30 JUL 2010Por 08h:05
A partir do próximo ano, o benefício da tarifa social da energia elétrica será concedido somente às famílias que comprovarem renda per capita de até meio salário mínimo mensal e estiverem inscritas nos programas sociais do Governo. Hoje, conseguem desconto de 10% a 65% aqueles que consumirem até 80 quilowats por mês, independentemente da faixa social. Dos cerca de 850 mil consumidores da Enersul no Estado, 170 mil obtêm algum desconto. Destes, pouco mais de 30 mil já comprovaram que conseguirão continuar com o benefício. Ou seja, a conta pode subir para quase 140 mil famílias.
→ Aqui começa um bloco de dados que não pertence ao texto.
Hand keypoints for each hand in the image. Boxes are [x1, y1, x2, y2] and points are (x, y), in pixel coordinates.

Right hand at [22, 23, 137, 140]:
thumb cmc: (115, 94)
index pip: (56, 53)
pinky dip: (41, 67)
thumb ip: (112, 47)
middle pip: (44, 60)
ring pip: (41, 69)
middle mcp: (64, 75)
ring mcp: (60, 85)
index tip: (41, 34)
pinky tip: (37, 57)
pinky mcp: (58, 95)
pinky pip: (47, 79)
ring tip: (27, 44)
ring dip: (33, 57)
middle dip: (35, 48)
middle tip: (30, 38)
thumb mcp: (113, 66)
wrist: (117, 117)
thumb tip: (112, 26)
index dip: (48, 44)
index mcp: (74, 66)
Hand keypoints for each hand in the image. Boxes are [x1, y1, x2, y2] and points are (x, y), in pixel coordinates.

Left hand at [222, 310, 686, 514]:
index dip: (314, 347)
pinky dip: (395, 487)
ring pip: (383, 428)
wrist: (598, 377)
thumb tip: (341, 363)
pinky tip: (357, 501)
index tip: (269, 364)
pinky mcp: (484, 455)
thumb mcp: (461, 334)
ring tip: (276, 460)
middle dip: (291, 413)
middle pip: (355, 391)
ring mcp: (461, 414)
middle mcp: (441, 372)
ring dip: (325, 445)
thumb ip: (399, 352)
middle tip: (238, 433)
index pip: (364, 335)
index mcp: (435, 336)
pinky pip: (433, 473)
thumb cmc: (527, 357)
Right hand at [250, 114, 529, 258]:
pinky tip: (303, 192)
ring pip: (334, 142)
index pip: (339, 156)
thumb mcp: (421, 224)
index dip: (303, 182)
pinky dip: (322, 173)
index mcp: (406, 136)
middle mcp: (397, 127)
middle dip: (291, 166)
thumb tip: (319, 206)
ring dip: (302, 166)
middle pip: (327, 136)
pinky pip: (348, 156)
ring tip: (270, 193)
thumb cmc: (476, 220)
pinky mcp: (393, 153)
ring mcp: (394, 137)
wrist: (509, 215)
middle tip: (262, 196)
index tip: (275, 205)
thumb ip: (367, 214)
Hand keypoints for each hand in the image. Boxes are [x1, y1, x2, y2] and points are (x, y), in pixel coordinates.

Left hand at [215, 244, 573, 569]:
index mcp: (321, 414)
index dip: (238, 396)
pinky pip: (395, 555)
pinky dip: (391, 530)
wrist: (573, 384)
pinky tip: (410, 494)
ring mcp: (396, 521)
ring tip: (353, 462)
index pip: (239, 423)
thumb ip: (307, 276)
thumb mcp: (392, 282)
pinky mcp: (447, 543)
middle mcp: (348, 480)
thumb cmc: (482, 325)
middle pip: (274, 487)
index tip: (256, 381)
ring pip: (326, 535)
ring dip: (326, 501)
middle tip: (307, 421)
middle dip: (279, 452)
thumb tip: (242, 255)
Em alguns casos, devido aos impostos que passarão a incidir sobre parcela deste consumo, a conta pode até dobrar.
            A explicação das autoridades federais é que boa parcela destes consumidores não necessita deste subsídio, pois o baixo consumo não é decorrência da condição financeira ou social. São consumidores que moram sozinhos e passam poucas horas do dia em casa, mas têm condições plenas de pagar tarifa cheia. Certamente existem milhares de casos assim. Por outro lado, também haverá centenas de famílias carentes que dificilmente conseguirão superar os trâmites burocráticos e por isso perderão o direito ao abatimento.
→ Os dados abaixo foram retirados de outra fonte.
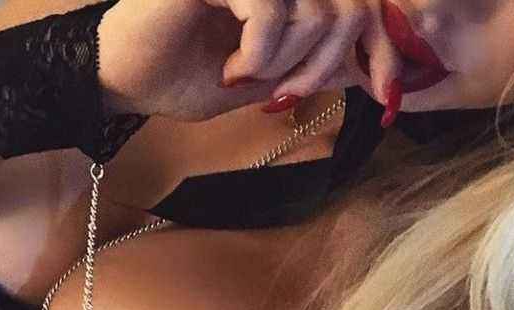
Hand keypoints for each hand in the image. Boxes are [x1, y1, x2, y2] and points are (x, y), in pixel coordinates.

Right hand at [97, 0, 401, 121]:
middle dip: (323, 68)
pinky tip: (230, 69)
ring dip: (287, 65)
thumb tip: (367, 68)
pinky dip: (259, 55)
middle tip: (282, 95)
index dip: (387, 49)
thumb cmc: (185, 75)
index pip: (362, 4)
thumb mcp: (265, 79)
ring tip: (245, 79)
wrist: (125, 76)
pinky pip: (273, 10)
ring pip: (318, 13)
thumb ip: (312, 65)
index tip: (388, 97)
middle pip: (350, 8)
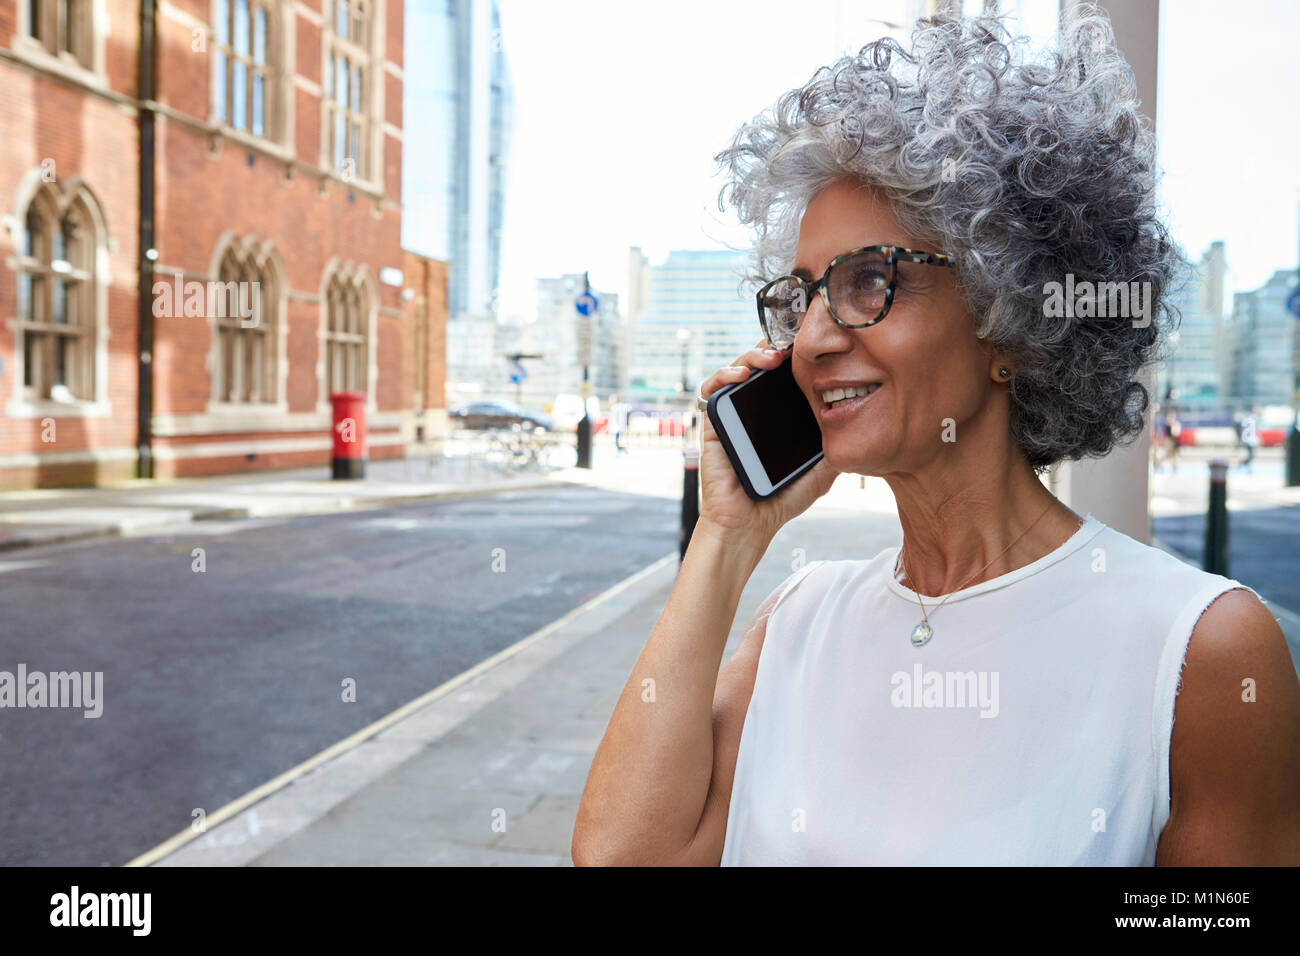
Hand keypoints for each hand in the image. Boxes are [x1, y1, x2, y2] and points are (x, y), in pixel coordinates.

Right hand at [695, 340, 839, 545]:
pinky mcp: (712, 422)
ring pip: (738, 367)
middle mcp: (754, 408)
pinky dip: (724, 374)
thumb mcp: (822, 471)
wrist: (750, 523)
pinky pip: (712, 388)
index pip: (785, 374)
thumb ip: (837, 448)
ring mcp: (732, 413)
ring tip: (773, 357)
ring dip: (753, 354)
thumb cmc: (780, 498)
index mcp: (778, 414)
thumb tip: (862, 427)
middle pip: (762, 363)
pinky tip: (744, 374)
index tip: (813, 349)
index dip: (796, 356)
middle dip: (777, 347)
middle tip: (794, 346)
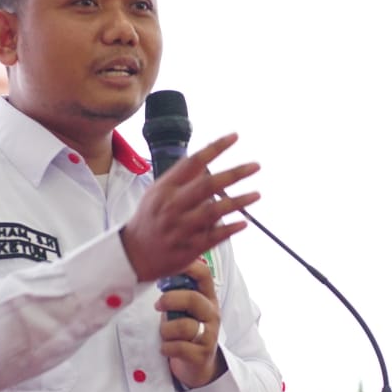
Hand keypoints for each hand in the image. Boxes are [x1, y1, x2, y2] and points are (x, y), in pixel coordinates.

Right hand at [120, 132, 258, 282]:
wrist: (134, 254)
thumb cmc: (150, 218)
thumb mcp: (157, 192)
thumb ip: (180, 178)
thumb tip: (206, 161)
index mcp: (165, 188)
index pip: (193, 162)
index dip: (215, 148)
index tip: (235, 137)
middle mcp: (173, 206)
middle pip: (207, 185)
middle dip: (234, 174)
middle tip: (256, 166)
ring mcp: (181, 228)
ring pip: (213, 211)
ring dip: (237, 202)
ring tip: (257, 194)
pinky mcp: (189, 247)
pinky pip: (213, 237)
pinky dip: (229, 229)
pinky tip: (244, 223)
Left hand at [157, 258, 225, 388]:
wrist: (198, 365)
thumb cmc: (186, 331)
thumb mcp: (184, 309)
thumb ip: (176, 292)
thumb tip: (155, 272)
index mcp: (208, 298)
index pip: (204, 275)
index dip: (188, 266)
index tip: (167, 267)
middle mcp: (212, 314)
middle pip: (193, 299)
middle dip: (170, 300)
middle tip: (158, 306)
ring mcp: (209, 335)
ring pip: (184, 326)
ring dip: (166, 330)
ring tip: (165, 334)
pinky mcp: (202, 355)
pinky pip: (179, 348)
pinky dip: (166, 348)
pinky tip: (166, 349)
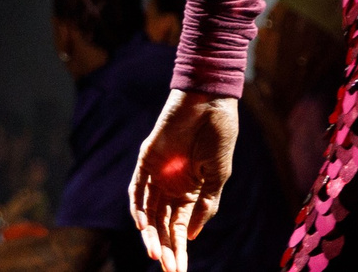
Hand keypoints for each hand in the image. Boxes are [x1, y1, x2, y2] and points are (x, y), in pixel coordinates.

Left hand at [128, 90, 238, 270]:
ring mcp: (157, 174)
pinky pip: (138, 188)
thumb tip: (190, 235)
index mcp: (191, 192)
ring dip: (150, 234)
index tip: (179, 271)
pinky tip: (143, 225)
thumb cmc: (220, 135)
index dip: (179, 249)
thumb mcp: (219, 176)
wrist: (210, 101)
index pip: (180, 227)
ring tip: (155, 254)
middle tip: (168, 269)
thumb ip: (205, 205)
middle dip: (165, 248)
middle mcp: (171, 186)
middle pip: (162, 225)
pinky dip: (138, 207)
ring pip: (148, 212)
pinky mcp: (146, 159)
            Numa simulação simplista, se cada uma das contas tiver aumento de R$ 15, por exemplo (o que é perto da realidade), a arrecadação da distribuidora e dos cofres públicos terá incremento mensal da ordem de R$ 2 milhões. Da parcela que for para a União, Estado e municípios (quase a metade disto), nem é preciso esperar muito retorno, pois será pulverizada em meio à tradicional gastança dos governantes. Porém, aquilo que ficar com a distribuidora, necessariamente precisa ser abatido da conta dos demais consumidores, pois a lei da concessão prevê determinada margem de lucro para as distribuidoras e se repentinamente milhares de consumidores passarem a pagar mais, alguém terá de passar a pagar menos.
            É até compreensível que famílias pequenas, mas com renda significativa percam o subsídio, já que alguém paga por isso. Mas, quando ele acaba, necessariamente este alguém precisa ver compensado o desembolso que fez durante anos a anos para que outros tivessem energia mais barata. Se é para acabar com o benefício da tarifa social somente para beneficiar cofres públicos e melhorar margem de lucro das distribuidoras, é preferível que parcela da população, mesmo não sendo carente, continue usufruindo da vantagem.
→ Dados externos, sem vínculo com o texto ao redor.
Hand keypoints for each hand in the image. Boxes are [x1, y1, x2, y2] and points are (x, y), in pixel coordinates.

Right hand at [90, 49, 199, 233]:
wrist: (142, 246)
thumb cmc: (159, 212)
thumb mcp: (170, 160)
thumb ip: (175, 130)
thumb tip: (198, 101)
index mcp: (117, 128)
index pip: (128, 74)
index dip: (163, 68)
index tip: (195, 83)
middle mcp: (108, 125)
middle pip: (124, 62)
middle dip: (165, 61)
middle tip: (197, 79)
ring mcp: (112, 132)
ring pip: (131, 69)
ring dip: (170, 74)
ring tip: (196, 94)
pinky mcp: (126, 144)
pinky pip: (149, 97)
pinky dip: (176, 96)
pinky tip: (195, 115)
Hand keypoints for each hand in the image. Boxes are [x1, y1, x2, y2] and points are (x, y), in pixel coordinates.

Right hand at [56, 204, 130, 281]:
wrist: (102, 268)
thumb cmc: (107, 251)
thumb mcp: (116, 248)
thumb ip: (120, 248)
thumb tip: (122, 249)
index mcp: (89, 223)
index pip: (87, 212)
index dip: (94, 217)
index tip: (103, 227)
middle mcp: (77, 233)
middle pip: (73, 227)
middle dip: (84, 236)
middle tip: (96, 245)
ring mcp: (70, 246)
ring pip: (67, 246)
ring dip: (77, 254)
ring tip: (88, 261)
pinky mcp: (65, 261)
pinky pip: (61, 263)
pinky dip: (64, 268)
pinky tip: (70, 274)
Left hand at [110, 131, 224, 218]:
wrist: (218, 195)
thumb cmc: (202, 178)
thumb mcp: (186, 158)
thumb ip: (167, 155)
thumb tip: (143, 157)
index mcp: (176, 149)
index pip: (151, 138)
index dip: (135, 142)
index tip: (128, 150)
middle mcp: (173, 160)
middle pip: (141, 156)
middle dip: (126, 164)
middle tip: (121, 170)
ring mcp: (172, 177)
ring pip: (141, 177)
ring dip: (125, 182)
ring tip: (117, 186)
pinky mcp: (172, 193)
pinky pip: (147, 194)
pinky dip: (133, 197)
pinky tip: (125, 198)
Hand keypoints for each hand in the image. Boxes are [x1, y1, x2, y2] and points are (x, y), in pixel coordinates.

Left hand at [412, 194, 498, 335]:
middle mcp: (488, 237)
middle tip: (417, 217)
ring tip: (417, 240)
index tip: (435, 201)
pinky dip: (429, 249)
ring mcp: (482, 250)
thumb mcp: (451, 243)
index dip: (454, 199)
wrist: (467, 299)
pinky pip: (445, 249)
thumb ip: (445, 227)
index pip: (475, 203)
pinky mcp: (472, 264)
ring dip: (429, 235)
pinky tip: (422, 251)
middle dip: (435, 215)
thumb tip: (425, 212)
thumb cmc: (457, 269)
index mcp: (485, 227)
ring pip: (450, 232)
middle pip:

            Por isso, no próximo cálculo tarifário é necessária especial atenção para saber se a Aneel computará o fim do subsídio que fatalmente chegará a milhares de consumidores, apesar de a Enersul negar que isso vá acontecer. Em 2002, em meio ao medo, ou terrorismo, generalizado com a iminente vitória de Lula na disputa presidencial, o dólar disparou. No ano seguinte, a tarifa de energia teve tarifaço por conta desta alta, já que a energia de Itaipu é contada na moeda norte-americana. Passado o pânico, que foi semeado por interesses políticos, o dólar baixou e numa mais “explodiu”. Mesmo assim, a conta de energia jamais recuou ao patamar anterior. Por isso, não será de se estranhar se Aneel esquecer, em abril do próximo ano, de incluir o fim da tarifa social no cálculo do reajuste.